"Saya ditelanjangi dan diikat ke kursi berlubang di bagian bawahnya. Para interogator menyiksa kami dengan memberikan tekanan dan pukulan langsung pada bagian tubuh sensitif kami dalam suhu yang sangat dingin.
Saya terus seperti itu selama berhari-hari, buang air besar di ember yang ditaruh di bawah saya.”
Menurut Faraj, jenis penyiksaan yang digunakan sipir penjara bergantung pada keberuntungan sipir.
“Ketika mereka membawa saya kembali ke sel, saya melihat para tahanan yang kulitnya telah meleleh… terbakar oleh air panas yang disiramkan langsung ke tubuh mereka.
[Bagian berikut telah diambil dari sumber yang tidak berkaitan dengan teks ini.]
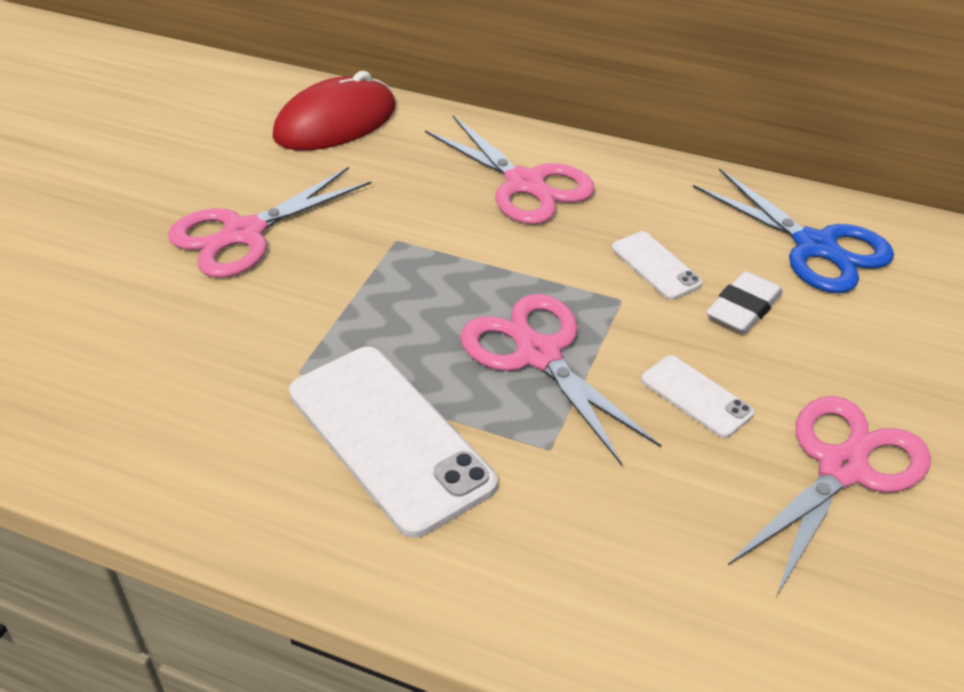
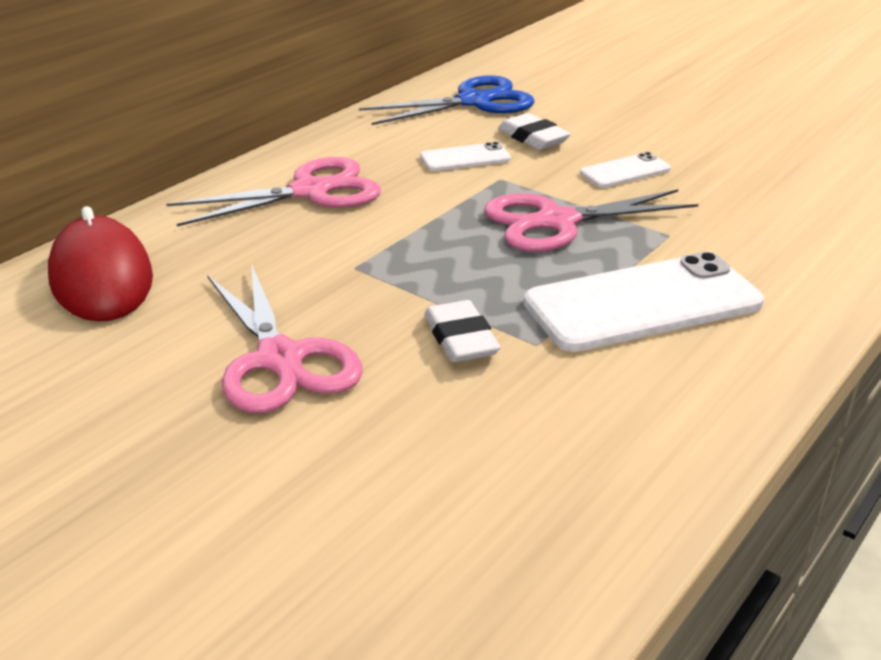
camera: 75 degrees left, 10 degrees down
pink scissors [728,396,931,597] -> none
none -> white eraser [424,300,500,362]

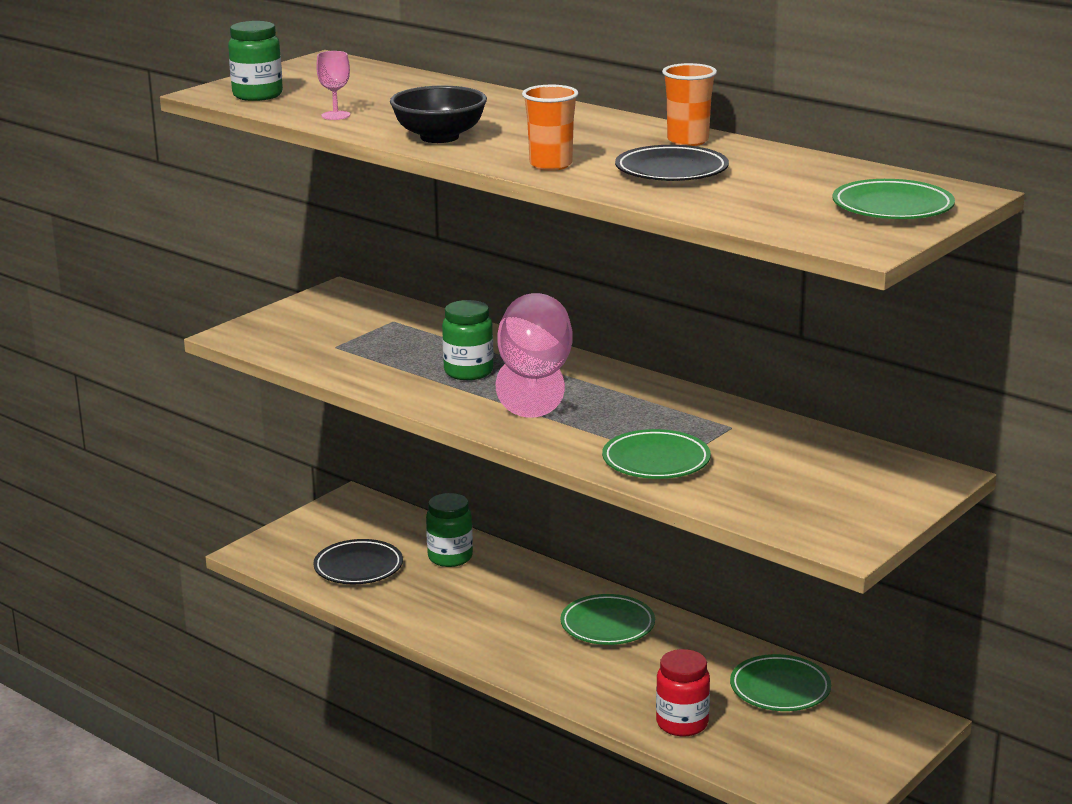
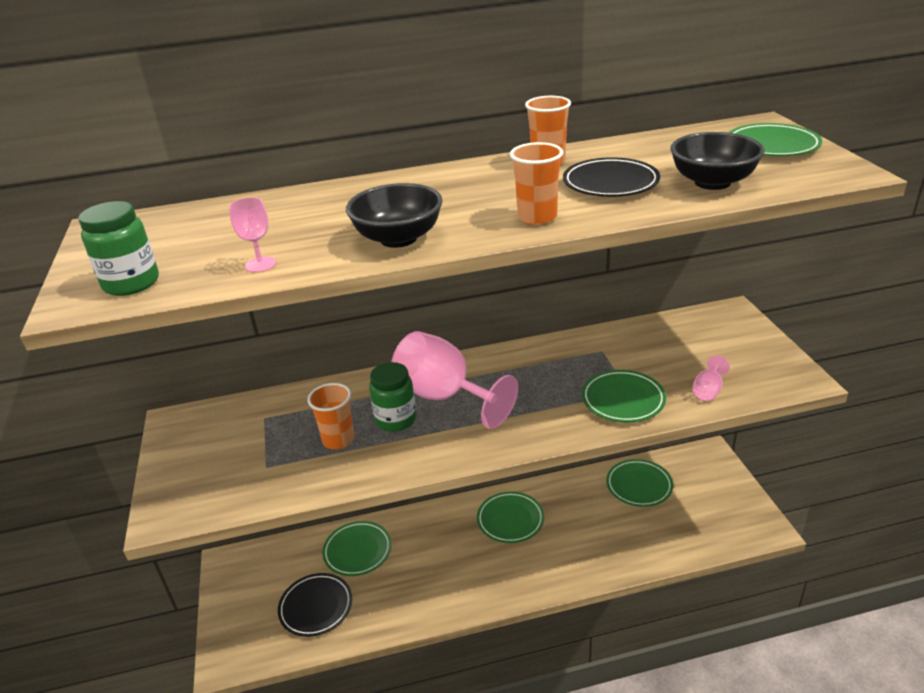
camera: 50 degrees left, 10 degrees up
green jar [426,493,473,567] -> green plate [322,521,392,576]
red jar [656,649,710,736] -> none
none -> orange cup [308,383,354,449]
none -> black bowl [670,132,765,190]
none -> pink goblet [692,355,730,401]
“Mereka menjerit kesakitan siang dan malam, tetapi tak seorang pun mendapat perawatan.”
Para tahanan dipindahkan ke tenda-tenda yang dikelilingi kawat berduri, sekitar 30 tahanan berdesakan dalam setiap tenda.
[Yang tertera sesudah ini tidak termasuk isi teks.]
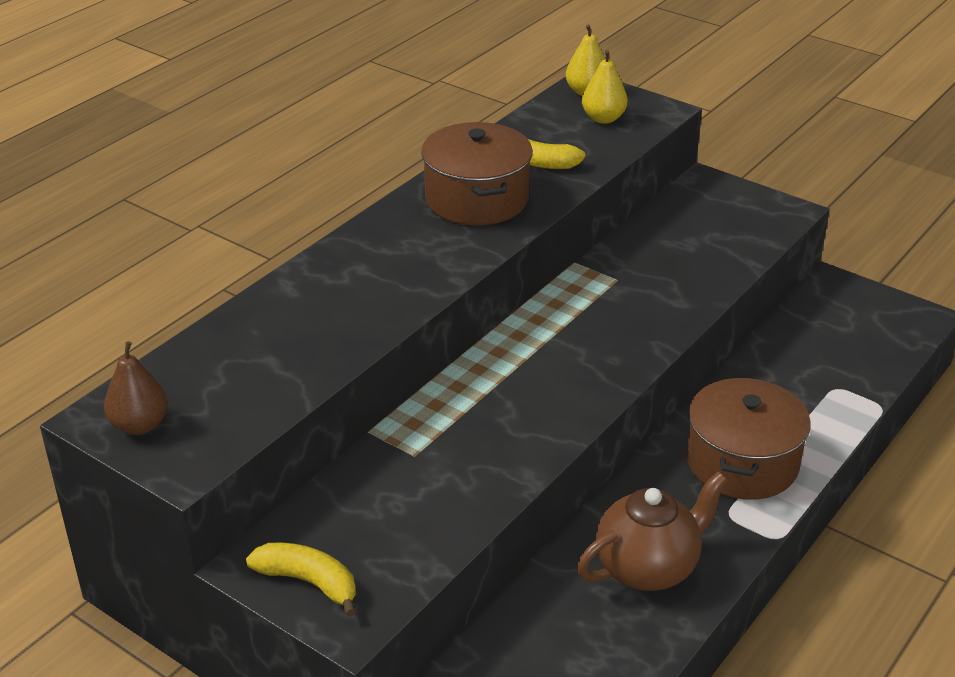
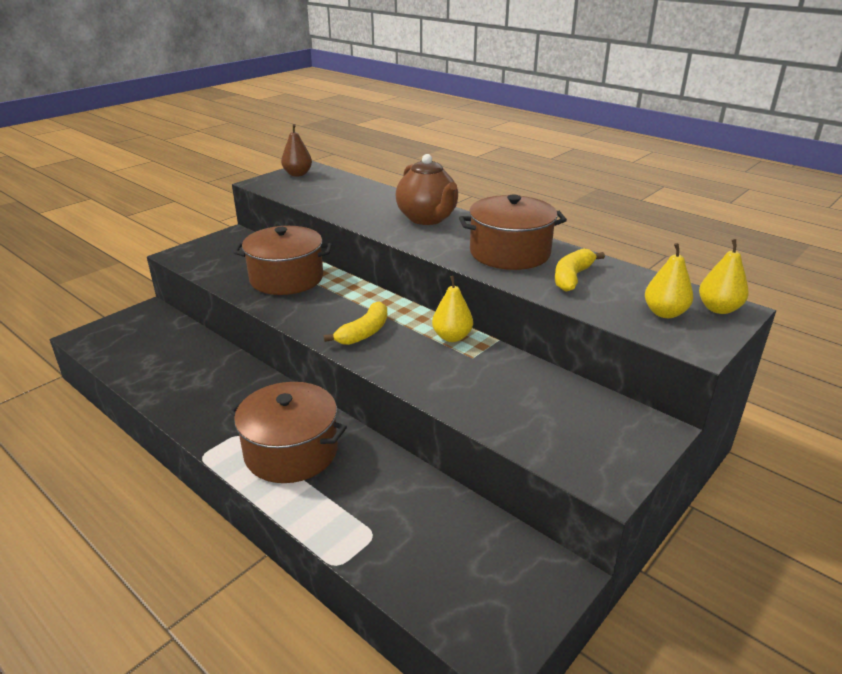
camera: 95 degrees right, 5 degrees down
yellow banana [246,543,356,617] -> yellow banana moved to [324,301,387,345]
brown teapot [577,472,728,591] -> brown teapot moved to [396,154,458,225]
none -> brown pot [233,226,332,295]
none -> yellow pear [432,276,473,342]

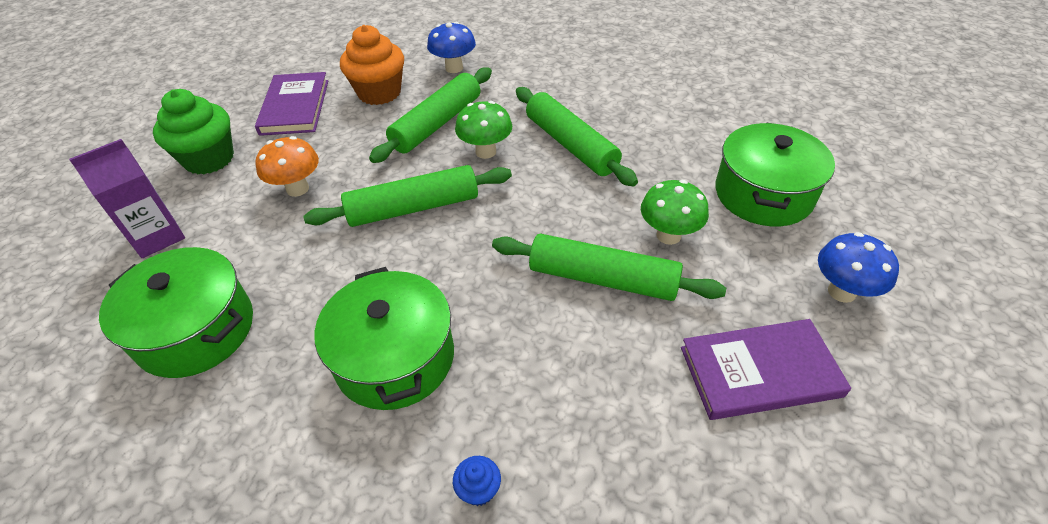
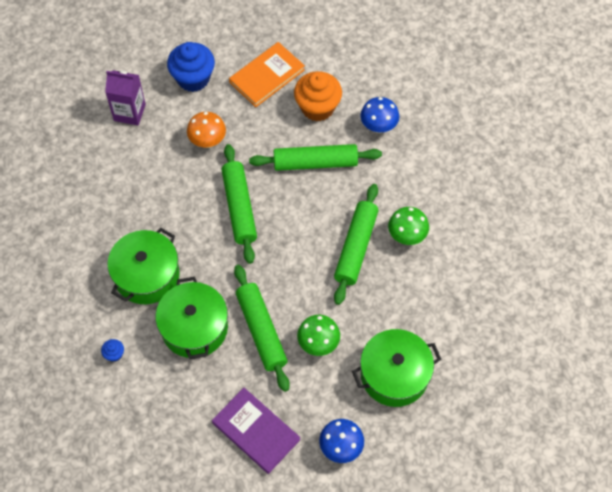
camera: 50 degrees right, 15 degrees up
green pot [99,247,253,378] -> green pot moved to [155,277,228,359]
green cupcake [153,89,234,174] -> blue cupcake [167,42,215,92]
purple book [255,72,328,136] -> orange book [229,42,305,107]
green rolling pin [303,165,512,227] -> green rolling pin turned 45 degrees clockwise [222,144,257,264]
green mushroom [455,101,512,159] -> green mushroom moved to [388,207,429,245]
“Tidur nyenyak hanyalah mimpi. Kami diizinkan mandi beberapa minggu sekali, semuanya dalam rentang waktu satu jam dari pukul 8 pagi hingga 9 pagi.”
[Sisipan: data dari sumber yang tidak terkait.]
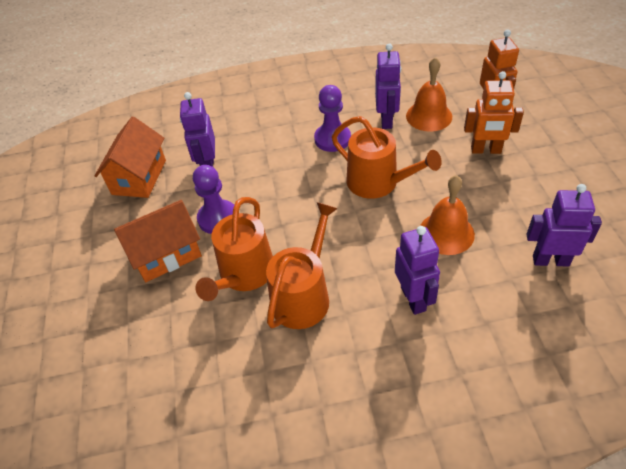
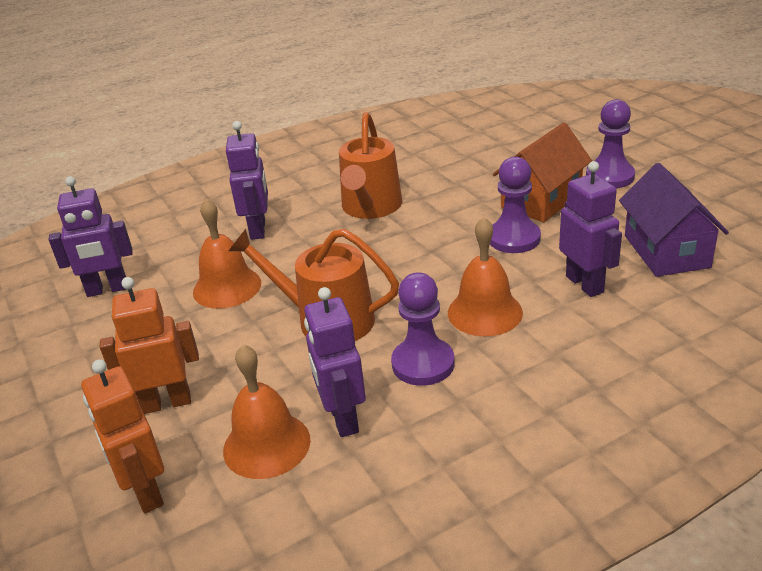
camera: 160 degrees right, 15 degrees down
orange house [94,117,166,198] -> purple house [619,163,729,277]
orange watering can [195,197,273,301] -> none
purple robot [395,226,440,315] -> purple robot turned 150 degrees counterclockwise [226,121,268,240]
none -> orange bell [448,217,523,336]
none -> purple pawn [586,99,635,188]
Ruam dan penyakit kulit seperti kudis menyebar di antara para tahanan.
“Kami punya satu handuk untuk 30 orang, yang kami bagi menjadi beberapa bagian kecil. Kami punya satu seragam, yang sama dengan yang kami kenakan saat datang. Saya beberapa kali terkena kudis.”
Suatu hari, Faraj marah dan menuntut pengobatan.
“Hari itu, saya diseret dan dikurung dalam sel isolasi selama tiga hari… siksaannya sangat kejam.”
Karena tidak ada pengobatan yang tersedia, kata Faraj, para tahanan menggunakan apa yang mereka miliki, yaitu memeras sedikit air tomat ke kulit mereka untuk menghilangkan rasa gatal.
Mereka diberi satu tomat untuk dibagikan kepada empat tahanan, tetapi rasa tidak nyamannya cukup parah sehingga perlu menggunakannya pada kulit mereka.